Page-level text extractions
----------
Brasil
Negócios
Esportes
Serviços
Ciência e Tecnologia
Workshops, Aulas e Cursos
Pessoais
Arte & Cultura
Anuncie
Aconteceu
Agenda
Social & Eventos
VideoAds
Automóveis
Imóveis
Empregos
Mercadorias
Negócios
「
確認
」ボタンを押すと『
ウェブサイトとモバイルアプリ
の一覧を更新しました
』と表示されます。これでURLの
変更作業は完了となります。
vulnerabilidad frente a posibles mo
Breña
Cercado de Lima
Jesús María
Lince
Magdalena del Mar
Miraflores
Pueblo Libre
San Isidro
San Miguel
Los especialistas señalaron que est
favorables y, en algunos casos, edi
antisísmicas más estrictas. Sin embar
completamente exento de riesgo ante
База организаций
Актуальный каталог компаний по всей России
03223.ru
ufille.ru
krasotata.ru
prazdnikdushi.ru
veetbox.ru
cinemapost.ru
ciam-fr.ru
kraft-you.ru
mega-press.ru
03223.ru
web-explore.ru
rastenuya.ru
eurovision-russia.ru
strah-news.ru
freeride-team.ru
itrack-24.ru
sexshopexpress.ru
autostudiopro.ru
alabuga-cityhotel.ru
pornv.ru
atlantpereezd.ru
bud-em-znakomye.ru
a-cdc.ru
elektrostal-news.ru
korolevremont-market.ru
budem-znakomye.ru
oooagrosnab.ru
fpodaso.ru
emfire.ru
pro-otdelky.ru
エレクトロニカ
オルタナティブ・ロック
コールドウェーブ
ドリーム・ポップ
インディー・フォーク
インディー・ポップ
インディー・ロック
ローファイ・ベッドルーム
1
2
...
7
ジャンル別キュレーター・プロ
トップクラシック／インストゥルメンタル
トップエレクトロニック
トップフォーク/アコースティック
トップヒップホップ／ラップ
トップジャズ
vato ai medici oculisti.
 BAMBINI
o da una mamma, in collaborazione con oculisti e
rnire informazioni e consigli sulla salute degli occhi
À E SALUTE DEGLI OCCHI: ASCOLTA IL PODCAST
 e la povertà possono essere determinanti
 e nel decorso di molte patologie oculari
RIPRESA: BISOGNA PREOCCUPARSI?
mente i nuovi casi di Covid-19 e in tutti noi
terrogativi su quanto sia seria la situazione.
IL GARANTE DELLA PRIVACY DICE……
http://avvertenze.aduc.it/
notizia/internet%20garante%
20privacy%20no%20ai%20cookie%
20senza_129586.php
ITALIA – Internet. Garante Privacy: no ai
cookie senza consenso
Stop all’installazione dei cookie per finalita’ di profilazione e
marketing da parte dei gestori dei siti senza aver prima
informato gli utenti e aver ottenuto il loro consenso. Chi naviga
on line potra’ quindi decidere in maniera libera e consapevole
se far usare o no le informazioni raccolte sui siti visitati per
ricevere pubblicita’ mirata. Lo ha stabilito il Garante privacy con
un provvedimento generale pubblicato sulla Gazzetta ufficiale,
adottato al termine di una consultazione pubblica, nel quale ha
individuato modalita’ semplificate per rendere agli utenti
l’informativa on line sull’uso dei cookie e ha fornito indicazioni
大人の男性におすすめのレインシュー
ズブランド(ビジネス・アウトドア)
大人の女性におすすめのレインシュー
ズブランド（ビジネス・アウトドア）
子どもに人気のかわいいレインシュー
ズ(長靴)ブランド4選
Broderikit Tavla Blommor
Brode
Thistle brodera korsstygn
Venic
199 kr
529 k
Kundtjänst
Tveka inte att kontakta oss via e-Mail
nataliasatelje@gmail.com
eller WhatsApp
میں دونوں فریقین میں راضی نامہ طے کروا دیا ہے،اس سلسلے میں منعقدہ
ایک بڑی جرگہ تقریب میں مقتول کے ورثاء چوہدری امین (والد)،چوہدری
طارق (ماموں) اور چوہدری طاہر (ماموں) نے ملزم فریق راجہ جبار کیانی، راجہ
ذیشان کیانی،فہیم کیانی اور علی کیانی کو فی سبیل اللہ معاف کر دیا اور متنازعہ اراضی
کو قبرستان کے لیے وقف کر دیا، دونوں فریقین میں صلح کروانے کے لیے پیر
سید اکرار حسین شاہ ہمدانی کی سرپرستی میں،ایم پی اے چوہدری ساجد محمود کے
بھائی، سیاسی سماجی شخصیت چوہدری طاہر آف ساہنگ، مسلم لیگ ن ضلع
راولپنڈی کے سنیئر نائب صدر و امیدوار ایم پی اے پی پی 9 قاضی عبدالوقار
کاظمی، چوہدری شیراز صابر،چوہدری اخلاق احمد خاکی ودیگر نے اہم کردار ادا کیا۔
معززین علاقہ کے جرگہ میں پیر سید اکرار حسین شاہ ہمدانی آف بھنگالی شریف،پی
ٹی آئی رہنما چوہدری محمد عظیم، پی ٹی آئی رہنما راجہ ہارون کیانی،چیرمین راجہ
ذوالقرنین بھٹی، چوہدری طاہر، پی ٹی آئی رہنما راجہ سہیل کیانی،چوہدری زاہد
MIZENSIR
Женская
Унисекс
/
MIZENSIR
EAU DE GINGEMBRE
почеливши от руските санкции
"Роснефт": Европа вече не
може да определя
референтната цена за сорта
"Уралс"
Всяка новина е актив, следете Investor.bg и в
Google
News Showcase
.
----------
• **Exercise directions**:
In the data above, which lines lie between the line with "freeride-team.ru" and the line with "individuato modalita’ semplificate", inclusive? Print those lines exactly and nothing else.

• **The answer**:
freeride-team.ru
itrack-24.ru
sexshopexpress.ru
autostudiopro.ru
alabuga-cityhotel.ru
pornv.ru
atlantpereezd.ru
bud-em-znakomye.ru
a-cdc.ru
elektrostal-news.ru
korolevremont-market.ru
budem-znakomye.ru
oooagrosnab.ru
fpodaso.ru
emfire.ru
pro-otdelky.ru
エレクトロニカ
オルタナティブ・ロック
コールドウェーブ
ドリーム・ポップ
インディー・フォーク
インディー・ポップ
インディー・ロック
ローファイ・ベッドルーム
1
2
...
7
ジャンル別キュレーター・プロ
トップクラシック／インストゥルメンタル
トップエレクトロニック
トップフォーク/アコースティック
トップヒップホップ／ラップ
トップジャズ
vato ai medici oculisti.
 BAMBINI
o da una mamma, in collaborazione con oculisti e
rnire informazioni e consigli sulla salute degli occhi
À E SALUTE DEGLI OCCHI: ASCOLTA IL PODCAST
 e la povertà possono essere determinanti
 e nel decorso di molte patologie oculari
RIPRESA: BISOGNA PREOCCUPARSI?
mente i nuovi casi di Covid-19 e in tutti noi
terrogativi su quanto sia seria la situazione.
IL GARANTE DELLA PRIVACY DICE……
http://avvertenze.aduc.it/
notizia/internet%20garante%
20privacy%20no%20ai%20cookie%
20senza_129586.php
ITALIA – Internet. Garante Privacy: no ai
cookie senza consenso
Stop all’installazione dei cookie per finalita’ di profilazione e
marketing da parte dei gestori dei siti senza aver prima
informato gli utenti e aver ottenuto il loro consenso. Chi naviga
on line potra’ quindi decidere in maniera libera e consapevole
se far usare o no le informazioni raccolte sui siti visitati per
ricevere pubblicita’ mirata. Lo ha stabilito il Garante privacy con
un provvedimento generale pubblicato sulla Gazzetta ufficiale,
adottato al termine di una consultazione pubblica, nel quale ha
individuato modalita’ semplificate per rendere agli utenti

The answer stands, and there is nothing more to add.